* AUFGABE A
Gib aus dem Artikel über die Schließungen in Wittgenstein den Abschnitt von „Wittgenstein. Gastronomie, Kosmetikstudios“ bis einschließlich „einigen Betroffenen gesprochen.“ wortgetreu wieder.

Wittgenstein. Gastronomie, Kosmetikstudios und vieles mehr sollen ab Montag geschlossen bleiben. Die Redaktion hat mit einigen Betroffenen gesprochen.
Es ist kurz nach 17 Uhr. Gespannt warten Gastronomen, Kosmetiker, Fitnessstudio-Betreiber und viele mehr auf eine Antwort. Darauf, wie es für sie in den kommenden Wochen weitergeht. Dann ein erstes Ergebnis: Ab dem kommenden Montag, 2. November, bleiben Fitnessstudios, Tattoo- und Kosmetik-Studios, Bars, Restaurants und vieles mehr vorerst geschlossen – bis Ende November – so der Plan. Die Lokalredaktion hat mit einigen Betroffenen über diese Entscheidung gesprochen.

* EINGABEDATEN
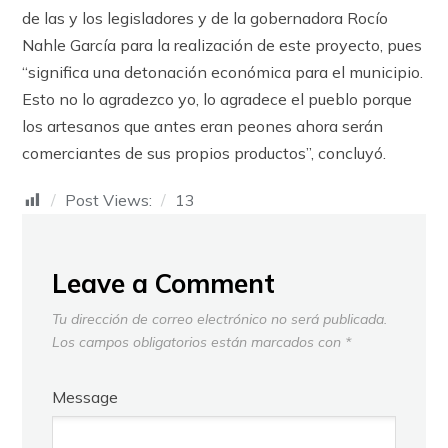
de las y los legisladores y de la gobernadora Rocío
Nahle García para la realización de este proyecto, pues
“significa una detonación económica para el municipio.
Esto no lo agradezco yo, lo agradece el pueblo porque
los artesanos que antes eran peones ahora serán
comerciantes de sus propios productos”, concluyó.
Post Views:
13
Leave a Comment
Tu dirección de correo electrónico no será publicada.
Los campos obligatorios están marcados con
*
Message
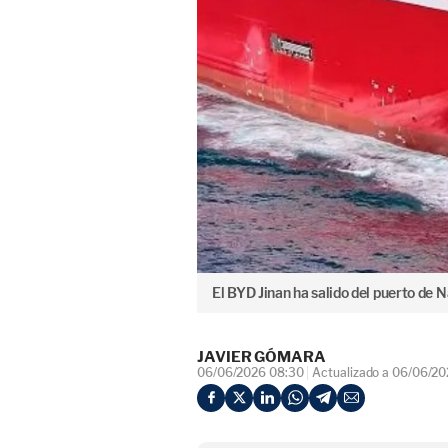
El BYD Jinan ha salido del puerto de N
JAVIER GÓMARA
06/06/2026 08:30
Actualizado a 06/06/2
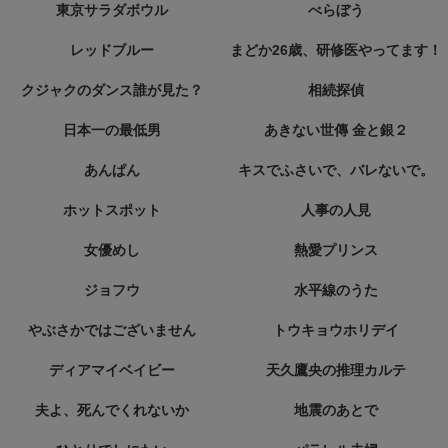
東京サラダボウル
べらぼう
レッドブルー
まどか26歳、研修医やってます！
クジャクのダンス誰が見た？
相続探偵
日本一の最低男
あきない世傳 金と銀２
あんぱん
キスでふさいで、バレないで。
ホットスポット
人事の人見
女優めし
熱愛プリンス
ジョフウ
水平線のうた
やぶさかではございません
トウキョウホリデイ
ディアマイベイビー
天久鷹央の推理カルテ
夫よ、死んでくれないか
地震のあとで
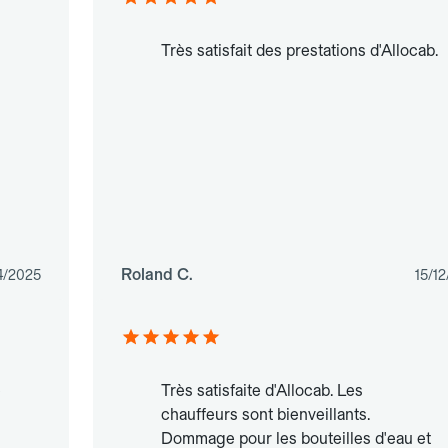
Très satisfait des prestations d'Allocab.
Roland C.
4/2025
15/1
e
Très satisfaite d'Allocab. Les
chauffeurs sont bienveillants.
Dommage pour les bouteilles d'eau et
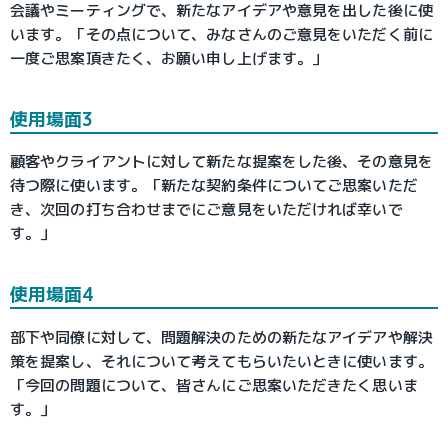
会議やミーティングで、新たなアイデアや意見を出した後に使
います。「その点について、みなさんのご意見をいただく前に
一度ご思案頂きたく、お願い申し上げます。」
使用場面3
顧客やクライアントに対して新たな提案をした後、その意見を
待つ際に使います。「新たな契約条件についてご思案いただ
き、次回の打ち合わせまでにご意見をいただければ幸いで
す。」
使用場面4
部下や同僚に対して、問題解決のための新たなアイデアや解決
策を提案し、それについて考えてもらいたいときに使います。
「今回の問題について、皆さんにご思案いただきたく思いま
す。」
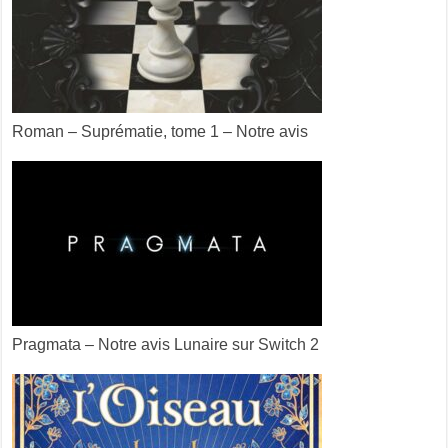
Roman – Suprématie, tome 1 – Notre avis
Pragmata – Notre avis Lunaire sur Switch 2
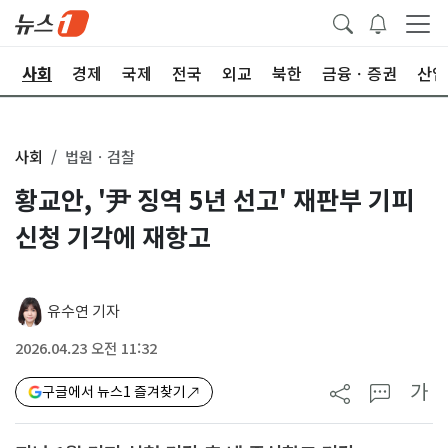
치
사회
경제
국제
전국
외교
북한
금융ㆍ증권
산업
사회
법원ㆍ검찰
황교안, '尹 징역 5년 선고' 재판부 기피
신청 기각에 재항고
유수연 기자
2026.04.23 오전 11:32
가
구글에서 뉴스1 즐겨찾기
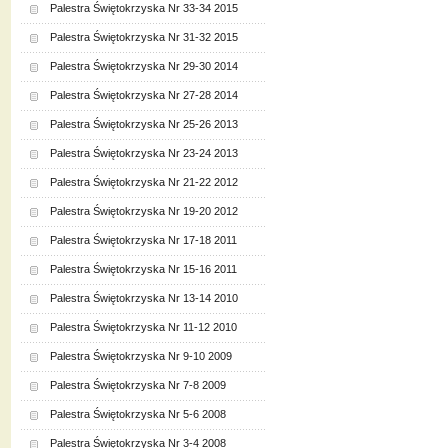
Palestra Świętokrzyska Nr 33-34 2015
Palestra Świętokrzyska Nr 31-32 2015
Palestra Świętokrzyska Nr 29-30 2014
Palestra Świętokrzyska Nr 27-28 2014
Palestra Świętokrzyska Nr 25-26 2013
Palestra Świętokrzyska Nr 23-24 2013
Palestra Świętokrzyska Nr 21-22 2012
Palestra Świętokrzyska Nr 19-20 2012
Palestra Świętokrzyska Nr 17-18 2011
Palestra Świętokrzyska Nr 15-16 2011
Palestra Świętokrzyska Nr 13-14 2010
Palestra Świętokrzyska Nr 11-12 2010
Palestra Świętokrzyska Nr 9-10 2009
Palestra Świętokrzyska Nr 7-8 2009
Palestra Świętokrzyska Nr 5-6 2008
Palestra Świętokrzyska Nr 3-4 2008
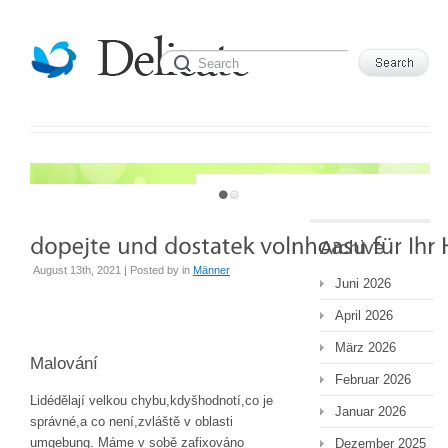
JUST ANOTHER WORDPRESS SITE
Archive
August 13th, 2021 | Posted by
in
Männer
Juni 2026
April 2026
März 2026
Malování
Februar 2026
Lidédělají velkou chybu,kdyšhodnotí,co je
Januar 2026
správné,a co není,zvláště v oblasti
umgebung. Máme v sobě zafixováno
Dezember 2025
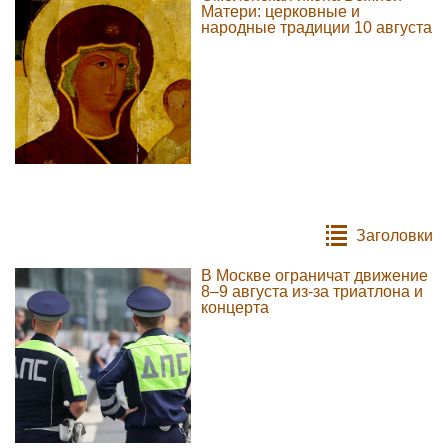
Матери: церковные и
народные традиции 10 августа
Заголовки
В Москве ограничат движение
8–9 августа из-за триатлона и
концерта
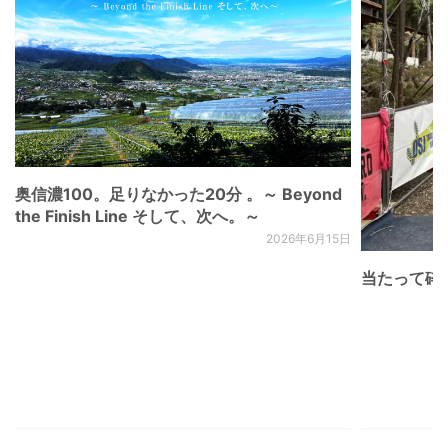
奥信濃100。足りなかった20分 。～ Beyond
the Finish Line そして、次へ。～
2026年6月15日
当たって砕け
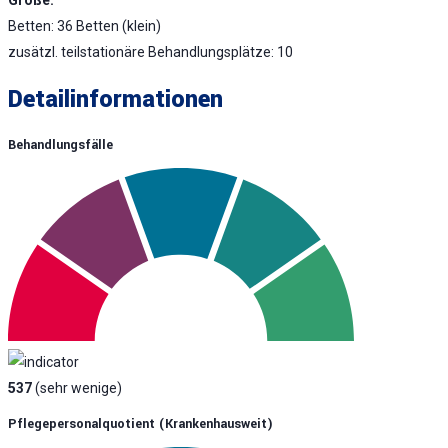
Betten: 36 Betten (klein)
zusätzl. teilstationäre Behandlungsplätze: 10
Detailinformationen
Behandlungsfälle
537
(sehr wenige)
Pflegepersonalquotient (krankenhausweit)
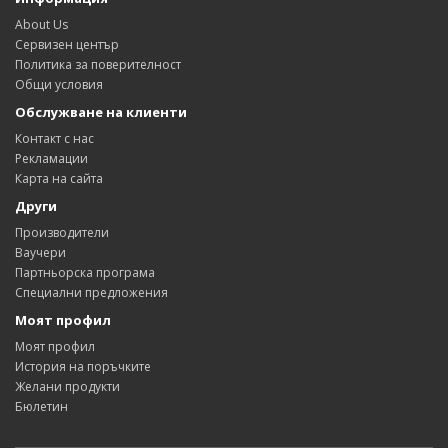
About Us
Сервизен център
Политика за поверителност
Общи условия
Обслужване на клиенти
Контакт с нас
Рекламации
Карта на сайта
Други
Производители
Ваучери
Партньорска програма
Специални предложения
Моят профил
Моят профил
История на поръчките
Желани продукти
Бюлетин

* AUFGABE B
Ersetze in den Einträgen im Abschnitt vom Anfang bis einschließlich der Zeile mit „Actualizado a 06/06/2“ den Ausdruck „artesanos“ durch „alfareros“, lass alles andere unverändert und gib nur diesen Abschnitt wieder. Lass die Bilder in deiner Antwort weg.

* ERWARTETE AUSGABE A
Wittgenstein. Gastronomie, Kosmetikstudios und vieles mehr sollen ab Montag geschlossen bleiben. Die Redaktion hat mit einigen Betroffenen gesprochen.

* ERWARTETE AUSGABE B
de las y los legisladores y de la gobernadora Rocío
Nahle García para la realización de este proyecto, pues
“significa una detonación económica para el municipio.
Esto no lo agradezco yo, lo agradece el pueblo porque
los alfareros que antes eran peones ahora serán
comerciantes de sus propios productos”, concluyó.
Post Views:
13
Leave a Comment
Tu dirección de correo electrónico no será publicada.
Los campos obligatorios están marcados con
*
Message
El BYD Jinan ha salido del puerto de N
JAVIER GÓMARA
06/06/2026 08:30
Actualizado a 06/06/2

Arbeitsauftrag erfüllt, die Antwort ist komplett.